▶ **DIRECTIONS FOR THIS TASK**
Using the listing that follows, return every line with the word "WANDLA".

▶ **DATA RECORDS**

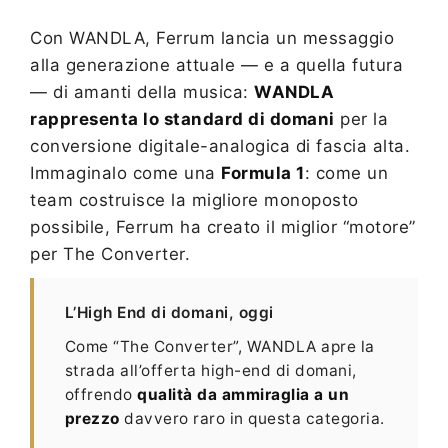
Con WANDLA, Ferrum lancia un messaggio
alla generazione attuale — e a quella futura
— di amanti della musica:
WANDLA
rappresenta lo standard di domani
per la
conversione digitale-analogica di fascia alta.
Immaginalo come una
Formula 1
: come un
team costruisce la migliore monoposto
possibile, Ferrum ha creato il miglior “motore”
per The Converter.
L’High End di domani, oggi
Come “The Converter”, WANDLA apre la
strada all’offerta high-end di domani,
offrendo
qualità da ammiraglia a un
prezzo
davvero raro in questa categoria.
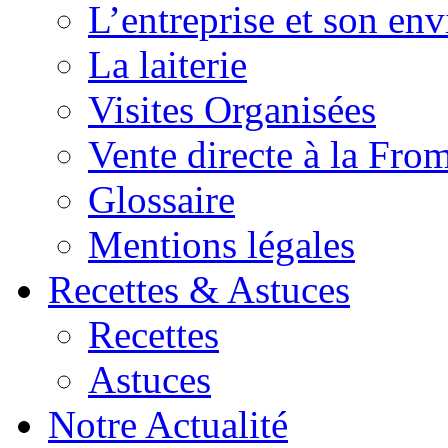
L’entreprise et son en
La laiterie
Visites Organisées
Vente directe à la Fro
Glossaire
Mentions légales
Recettes & Astuces
Recettes
Astuces
Notre Actualité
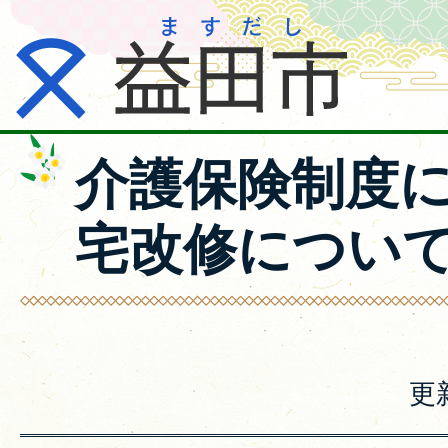
介護保険制度
宅改修につい
更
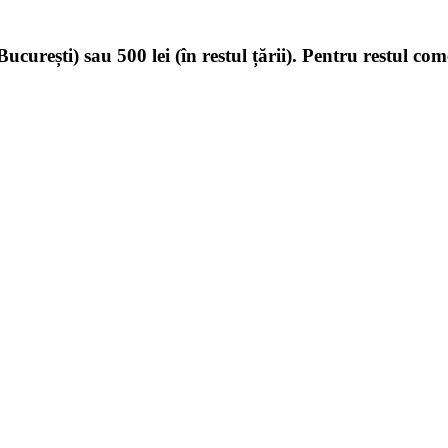
ucurești) sau 500 lei (în restul țării). Pentru restul com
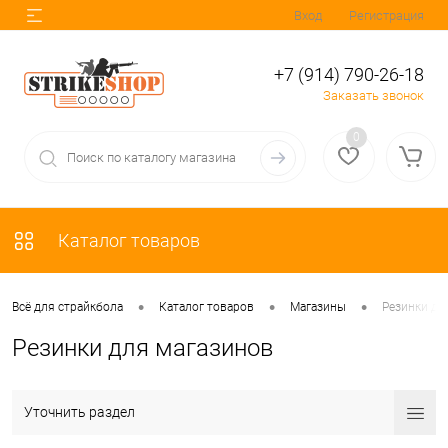
Вход
Регистрация
+7 (914) 790-26-18
Заказать звонок
0
Каталог товаров
•
•
•
Всё для страйкбола
Каталог товаров
Магазины
Резинки дл
Резинки для магазинов
Уточнить раздел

▶ **ANSWER TO THE PROBLEM**
Con WANDLA, Ferrum lancia un messaggio
WANDLA
Come “The Converter”, WANDLA apre la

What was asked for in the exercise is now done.